Stored data:

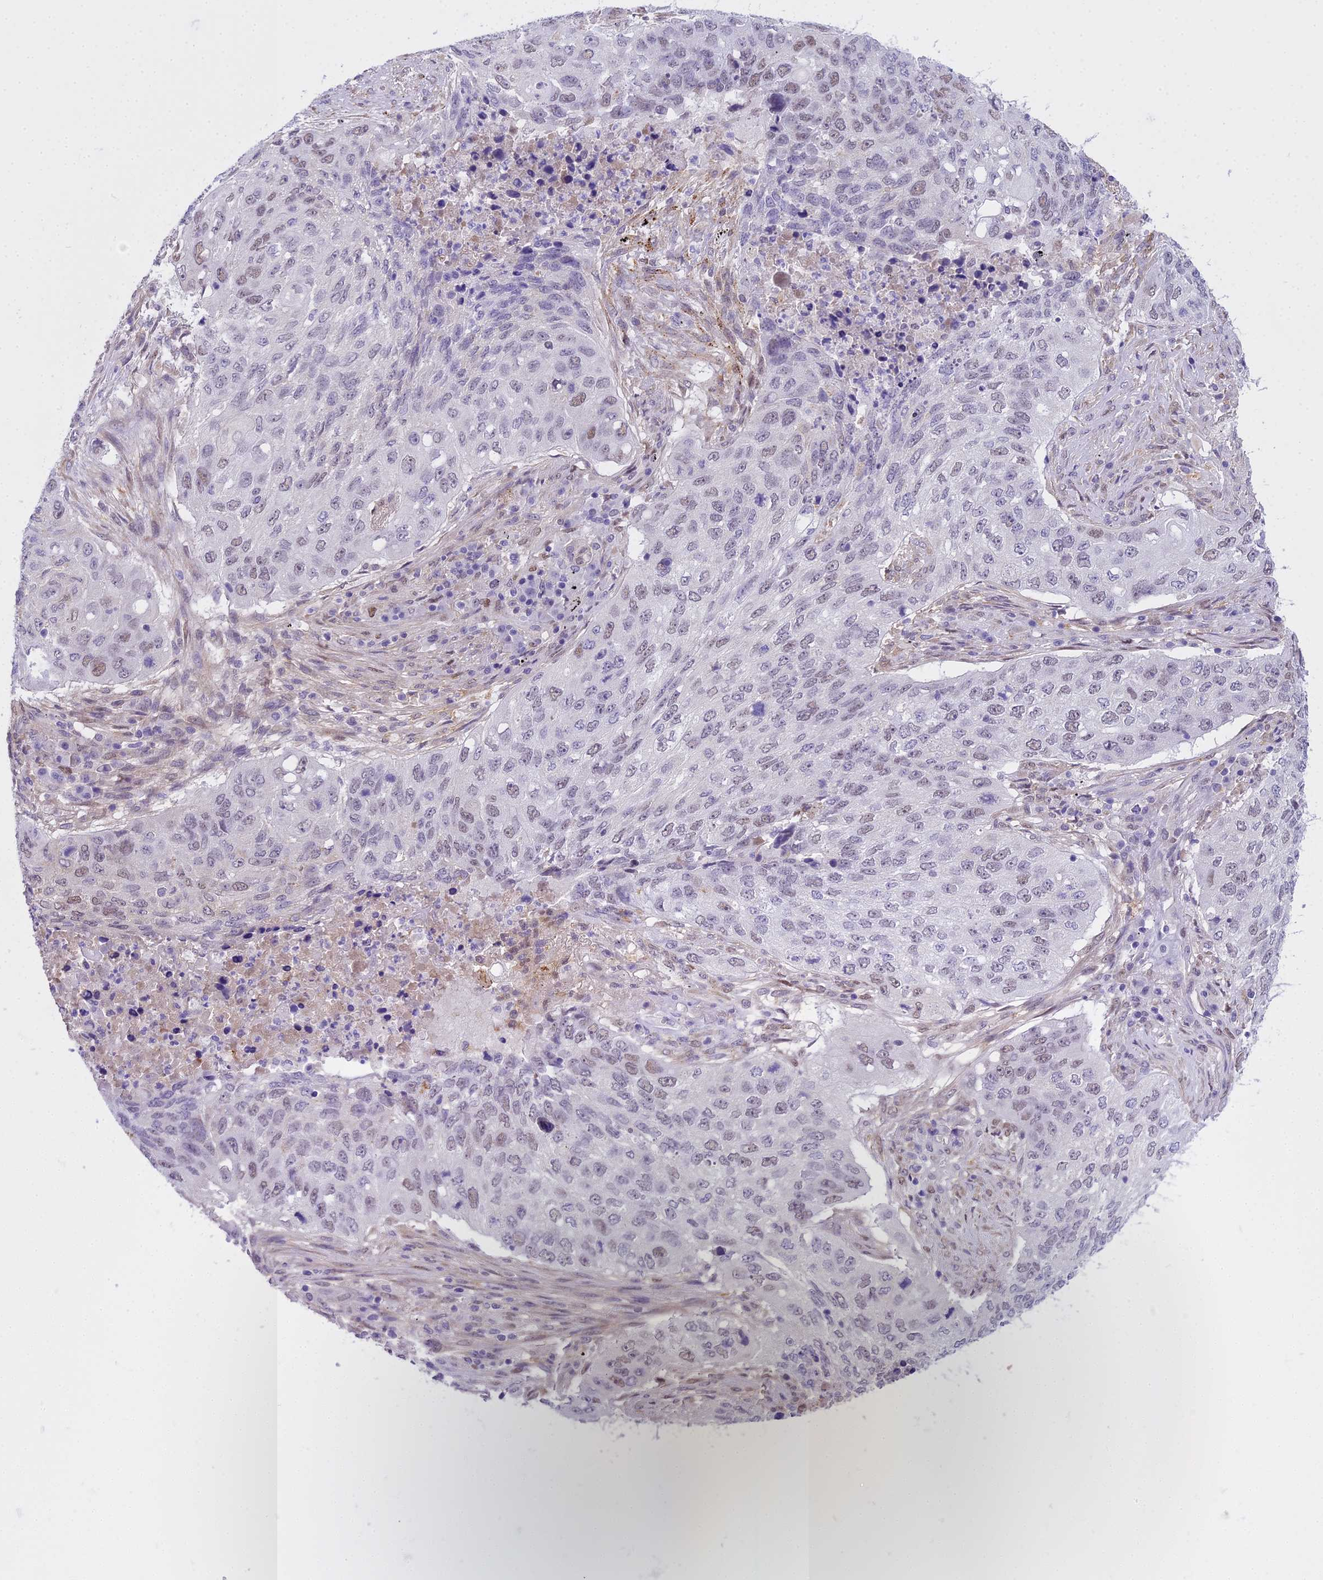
{"staining": {"intensity": "weak", "quantity": "25%-75%", "location": "nuclear"}, "tissue": "lung cancer", "cell_type": "Tumor cells", "image_type": "cancer", "snomed": [{"axis": "morphology", "description": "Squamous cell carcinoma, NOS"}, {"axis": "topography", "description": "Lung"}], "caption": "A micrograph of human lung cancer (squamous cell carcinoma) stained for a protein reveals weak nuclear brown staining in tumor cells.", "gene": "MAT2A", "patient": {"sex": "female", "age": 63}}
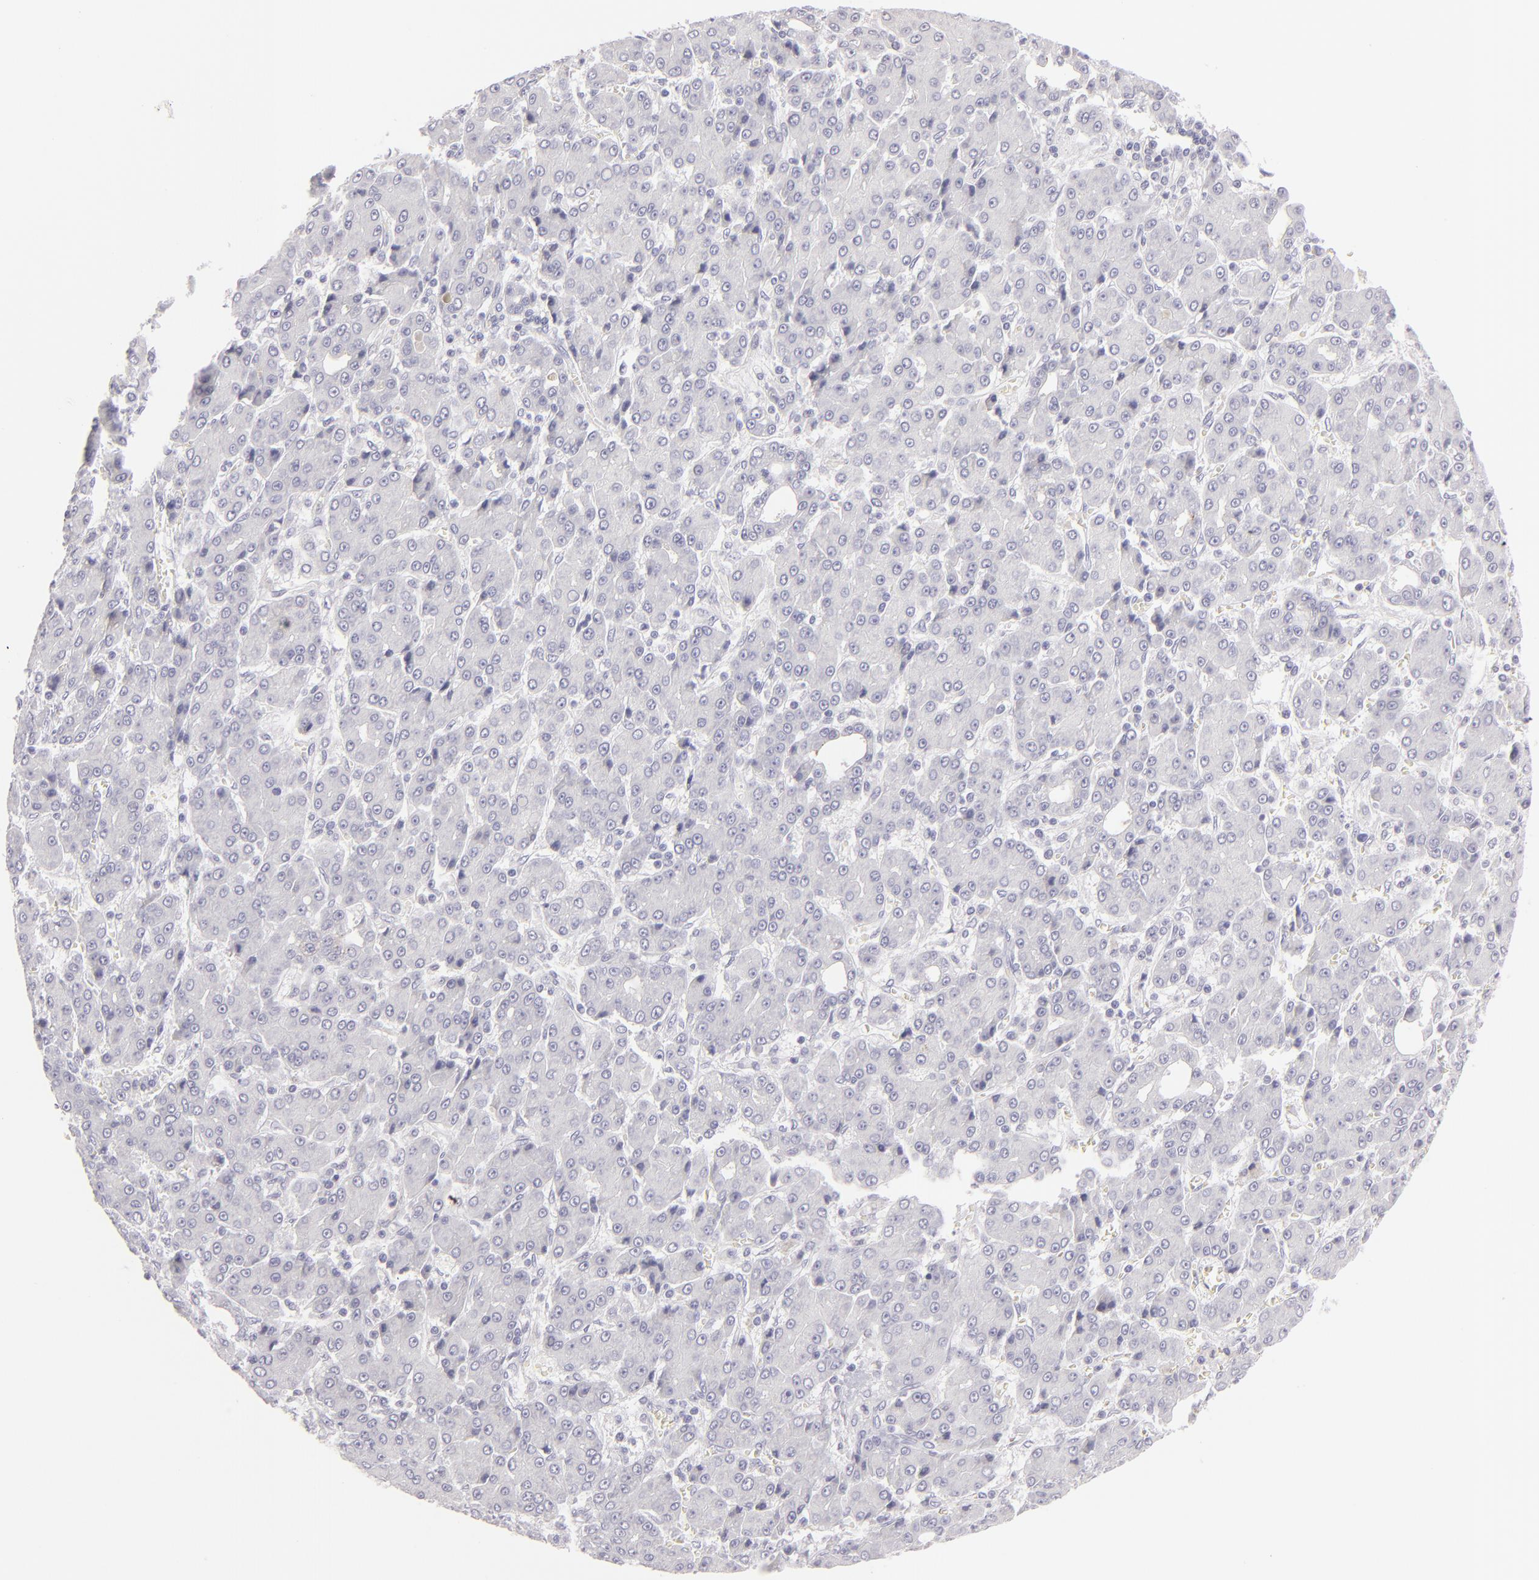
{"staining": {"intensity": "negative", "quantity": "none", "location": "none"}, "tissue": "liver cancer", "cell_type": "Tumor cells", "image_type": "cancer", "snomed": [{"axis": "morphology", "description": "Carcinoma, Hepatocellular, NOS"}, {"axis": "topography", "description": "Liver"}], "caption": "The image reveals no significant expression in tumor cells of liver cancer.", "gene": "CLDN4", "patient": {"sex": "male", "age": 69}}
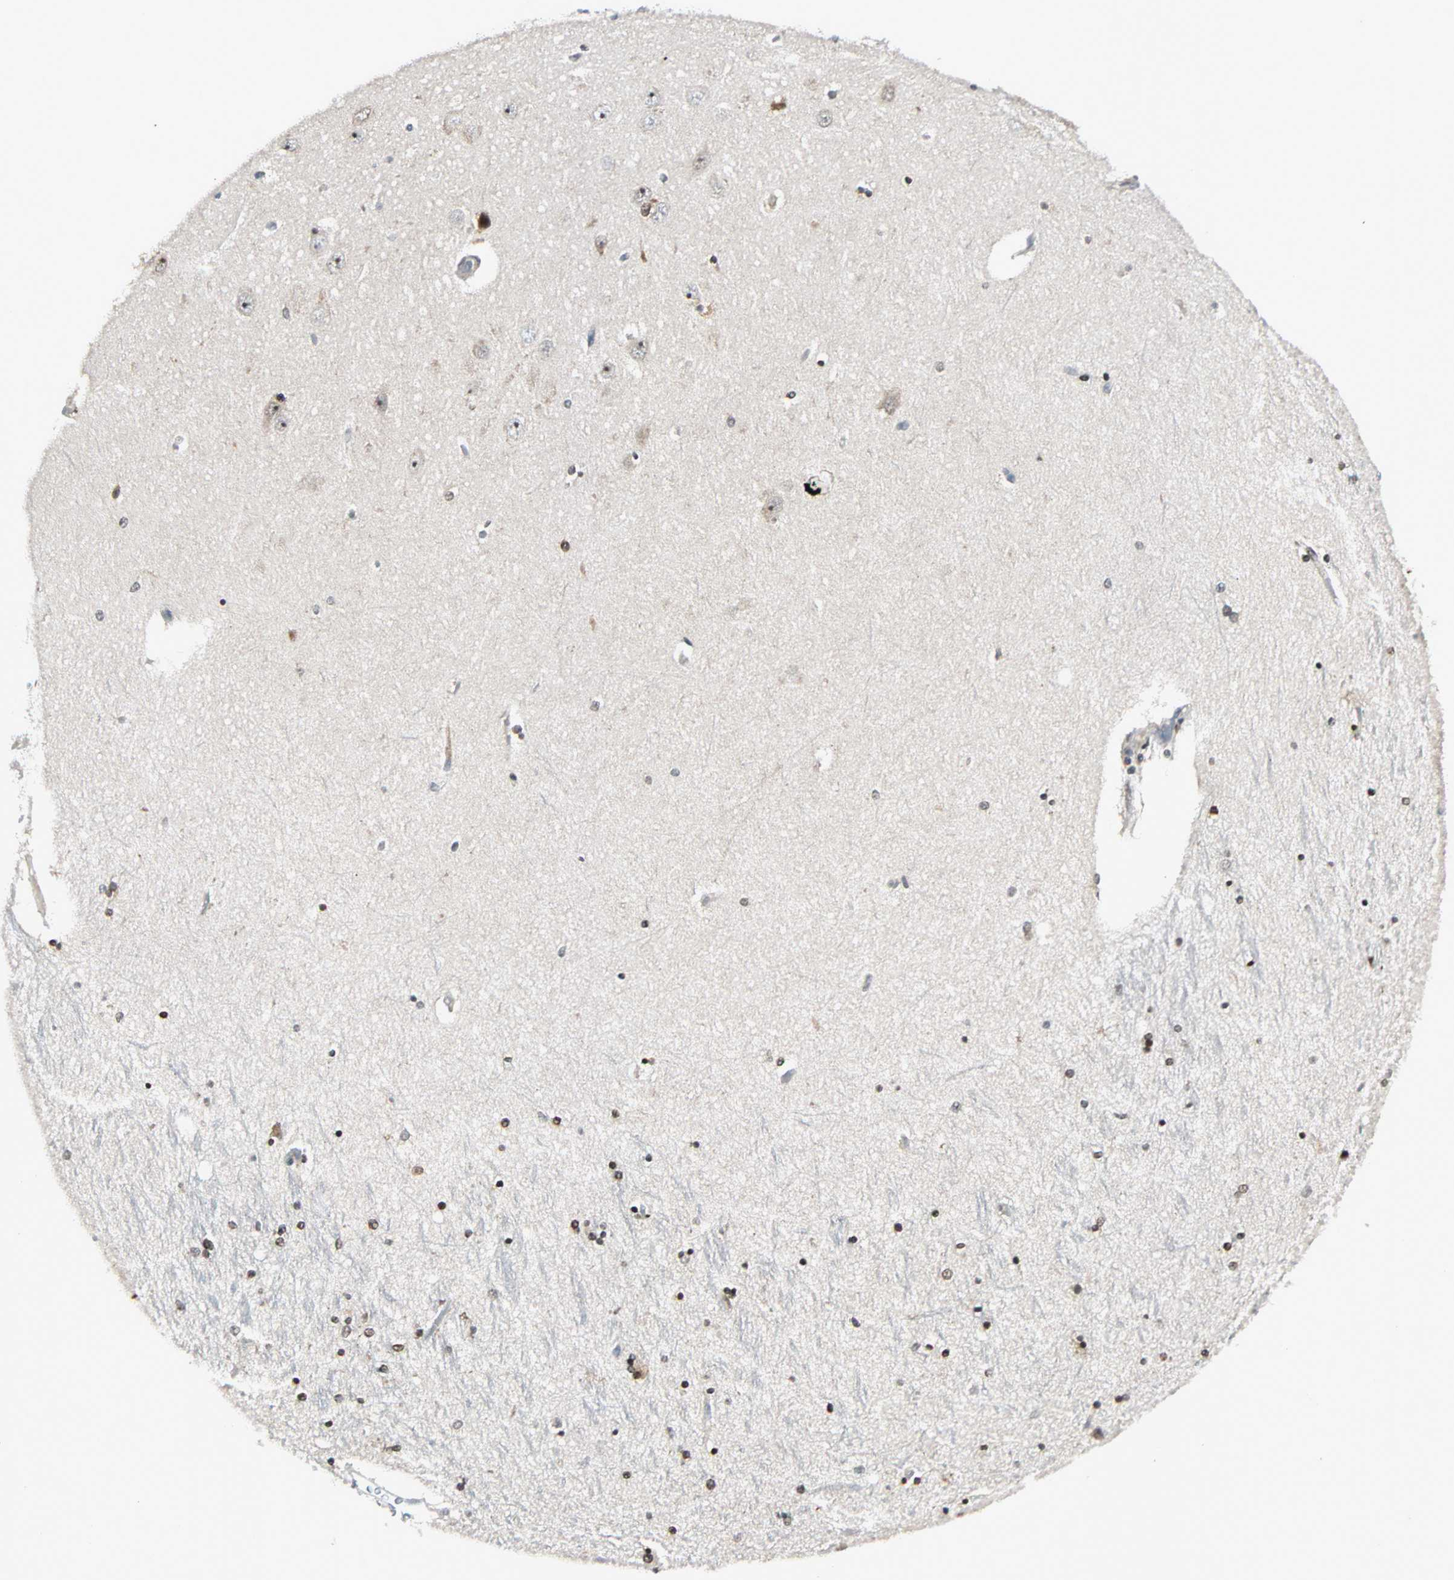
{"staining": {"intensity": "moderate", "quantity": ">75%", "location": "nuclear"}, "tissue": "hippocampus", "cell_type": "Glial cells", "image_type": "normal", "snomed": [{"axis": "morphology", "description": "Normal tissue, NOS"}, {"axis": "topography", "description": "Hippocampus"}], "caption": "A high-resolution histopathology image shows immunohistochemistry (IHC) staining of unremarkable hippocampus, which exhibits moderate nuclear positivity in about >75% of glial cells.", "gene": "CBX4", "patient": {"sex": "female", "age": 54}}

What is required: Please write out the whole listing exactly, but not the pictures in it.

Task result:
{"staining": {"intensity": "weak", "quantity": "25%-75%", "location": "nuclear"}, "tissue": "lung cancer", "cell_type": "Tumor cells", "image_type": "cancer", "snomed": [{"axis": "morphology", "description": "Squamous cell carcinoma, NOS"}, {"axis": "topography", "description": "Lung"}], "caption": "A micrograph of human lung cancer (squamous cell carcinoma) stained for a protein reveals weak nuclear brown staining in tumor cells.", "gene": "MAT2A", "patient": {"sex": "female", "age": 63}}
{"staining": {"intensity": "negative", "quantity": "none", "location": "none"}, "tissue": "liver cancer", "cell_type": "Tumor cells", "image_type": "cancer", "snomed": [{"axis": "morphology", "description": "Carcinoma, Hepatocellular, NOS"}, {"axis": "topography", "description": "Liver"}], "caption": "The image reveals no significant expression in tumor cells of liver cancer.", "gene": "CLDN4", "patient": {"sex": "male", "age": 69}}
{"staining": {"intensity": "moderate", "quantity": ">75%", "location": "nuclear"}, "tissue": "hippocampus", "cell_type": "Glial cells", "image_type": "normal", "snomed": [{"axis": "morphology", "description": "Normal tissue, NOS"}, {"axis": "topography", "description": "Hippocampus"}], "caption": "A high-resolution histopathology image shows immunohistochemistry (IHC) staining of unremarkable hippocampus, which exhibits moderate nuclear positivity in about >75% of glial cells.", "gene": "CBX4", "patient": {"sex": "female", "age": 54}}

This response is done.